Stranded deer rescued from frozen lake near Kamloops

Kamloops Search and Rescue said the doe was on the ice for 30 hours

Two members of a British Columbia search crew carried out an unusual rescue this week after they received a call about a deer stranded on an ice-covered lake.

Mike Ritcey and a fellow member of Kamloops Search and Rescue received a call from a woman who spotted the deer on Tunkwa Lake, about 80 kilometres west of Kamloops.

The pair sprang into action on Monday and decided to personally help the deer, although it wasn’t an official Kamloops Search and Rescue operation.

“It was the right thing to do,” Ritcey said, adding the doe was on the ice for at least 30 hours. “When they get out on the ice and they lay there, it’s a bad deal. The birds eat them alive.”

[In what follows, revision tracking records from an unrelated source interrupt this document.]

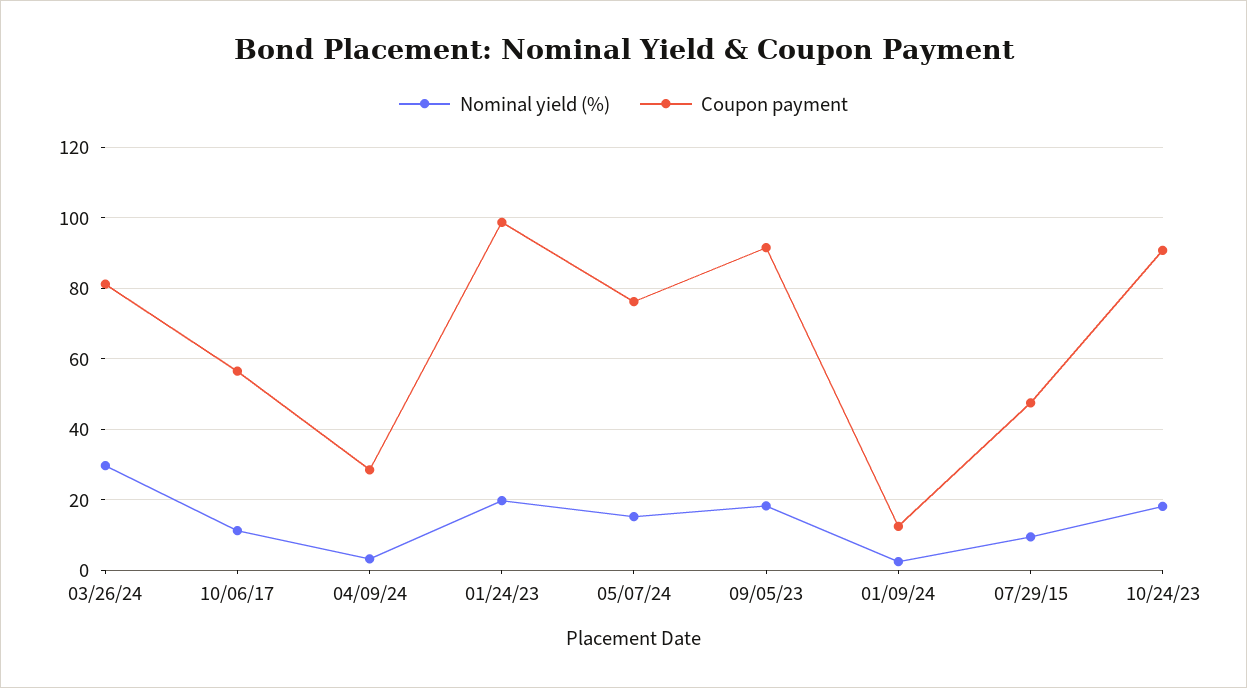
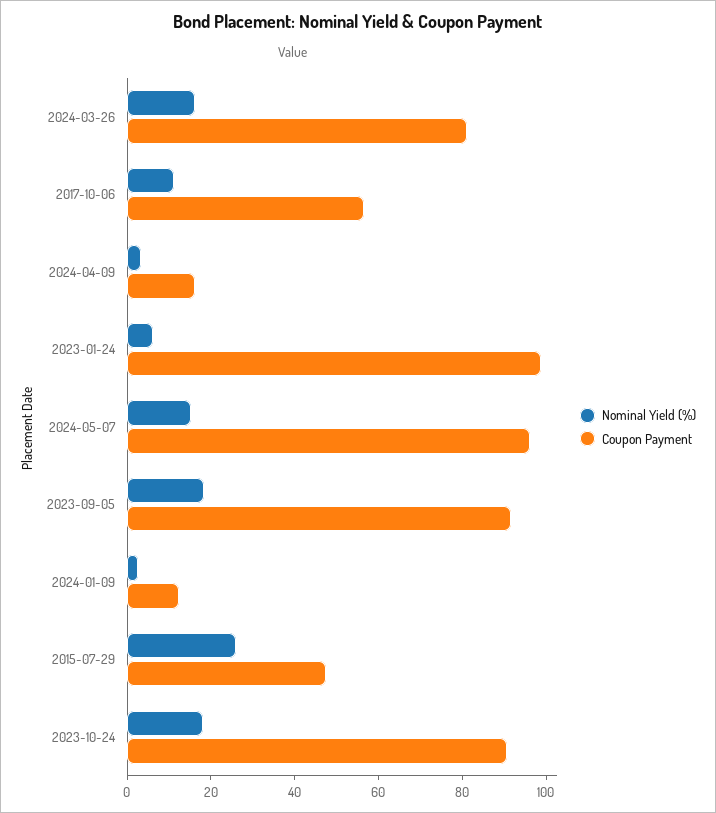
  {
    "Nominal yield (%)": {
-     "03/26/24": 30,
+     "03/26/24": 15,
      "10/06/17": 12,
      "04/09/24": 4,
-     "01/24/23": 20,
+     "01/24/23": 5,
      "05/07/24": 16,
      "09/05/23": 18,
      "01/09/24": 2,
-     "07/29/15": 10,
+     "07/29/15": 25,
      "10/24/23": 18
    },
    "Coupon payment": {
      "03/26/24": 82,
      "10/06/17": 56,
-     "04/09/24": 28,
+     "04/09/24": 15,
      "01/24/23": 98,
-     "05/07/24": 76,
+     "05/07/24": 95,
      "09/05/23": 92,
      "01/09/24": 12,
      "07/29/15": 48,
      "10/24/23": 90
    }
  }

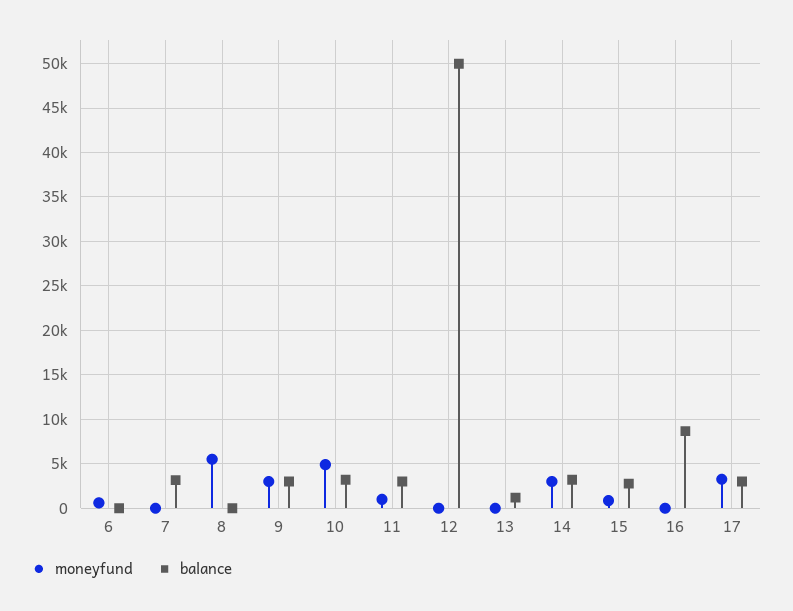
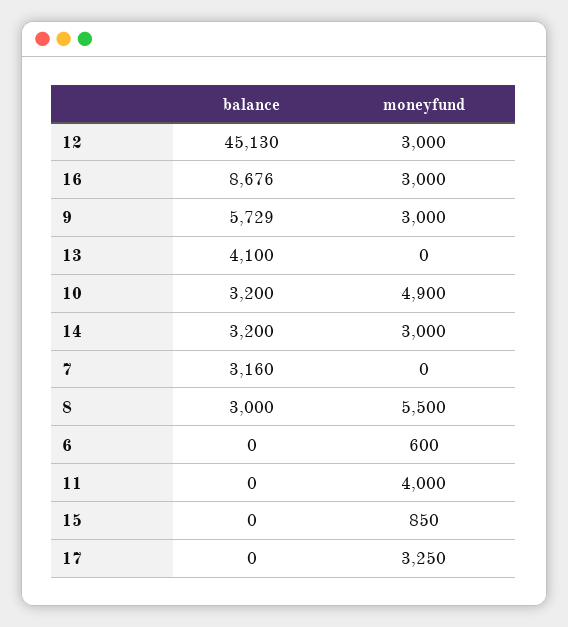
  {
    "moneyfund": {
      "6": 600,
      "7": 0,
      "8": 5500,
      "9": 3000,
      "10": 4900,
-     "11": 1000,
+     "11": 4000,
-     "12": 0,
+     "12": 3000,
      "13": 0,
      "14": 3000,
      "15": 850,
-     "16": 0,
+     "16": 3000,
      "17": 3250
    },
    "balance": {
      "6": 0,
      "7": 3160,
-     "8": 0,
+     "8": 3000,
-     "9": 3000,
+     "9": 5729,
      "10": 3200,
-     "11": 3000,
+     "11": 0,
-     "12": 50000,
+     "12": 45130,
-     "13": 1000,
+     "13": 4100,
      "14": 3200,
-     "15": 3000,
+     "15": 0,
      "16": 8676,
-     "17": 3000
+     "17": 0
    }
  }

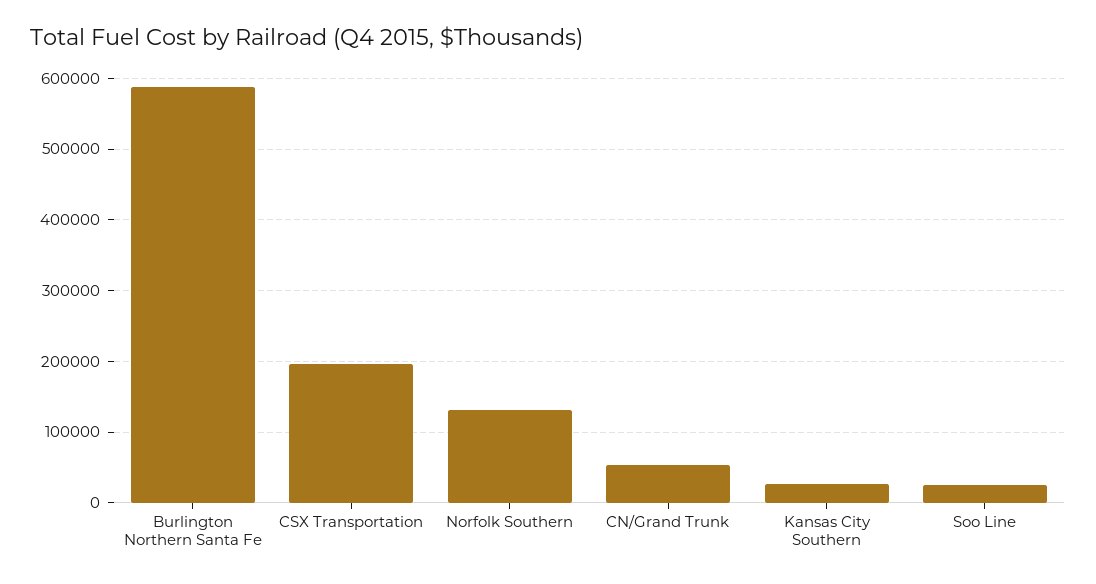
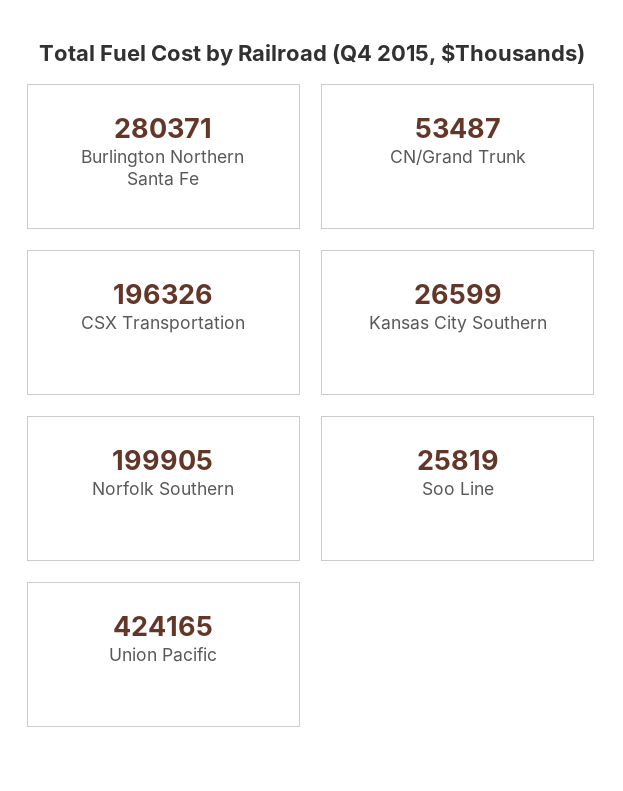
  {
-   "Burlington Northern Santa Fe": 590000,
+   "Burlington Northern Santa Fe": 280371,
    "CSX Transportation": 196326,
-   "Norfolk Southern": 130000,
+   "Norfolk Southern": 199905,
    "CN/Grand Trunk": 53487,
    "Kansas City Southern": 26599,
-   "Soo Line": 25819
+   "Soo Line": 25819,
+   "Union Pacific": 424165
  }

He said he took precautions testing the ice every step of the way. Once he reached the doe, he said he threw a scarf over its eyes to calm it down and rolled it onto a plastic toboggan to pull it back to shore.

“We helped stand it up and the thing took off,” he said, adding that it didn’t appear to have any broken bones and there was no sign of blood.

READ: Hammy the deer has been freed of his threads, a purple antler remains

This wasn’t the first time Ritcey came to the rescue of a stranded deer. He said there was another case a few years ago, but in that instance the deer was badly injured and had to be euthanized.

The B.C. Conservation Service says an officer received a call about the deer on Sunday, but due to a miscommunication, he thought the complaint had been dealt with when it hadn’t.

Spokesman Tobe Sprado says it’s not unusual for deer to flee to frozen lakes while being chased by predators and then be unable to get up from the ice.

“For whatever reason, they look at the lake as being a bit of a refuge,” he says. “We get calls every year about stranded deer in ice.”

He says conservation offers do not typically rescue deer in such situations.

“It’s a risky situation, to be putting your life at risk for saving a deer,” he says.

“We usually let nature run its course in a lot of these incidents. The other option, if we feel it’s in public interest and to prevent suffering of the animal, we would possibly attend and euthanize that wildlife.”

Another option the service would “possibly consider” would be to reach out to other entities, such as search and rescue or municipal fire departments, who would have the equipment and training to save the deer, he said.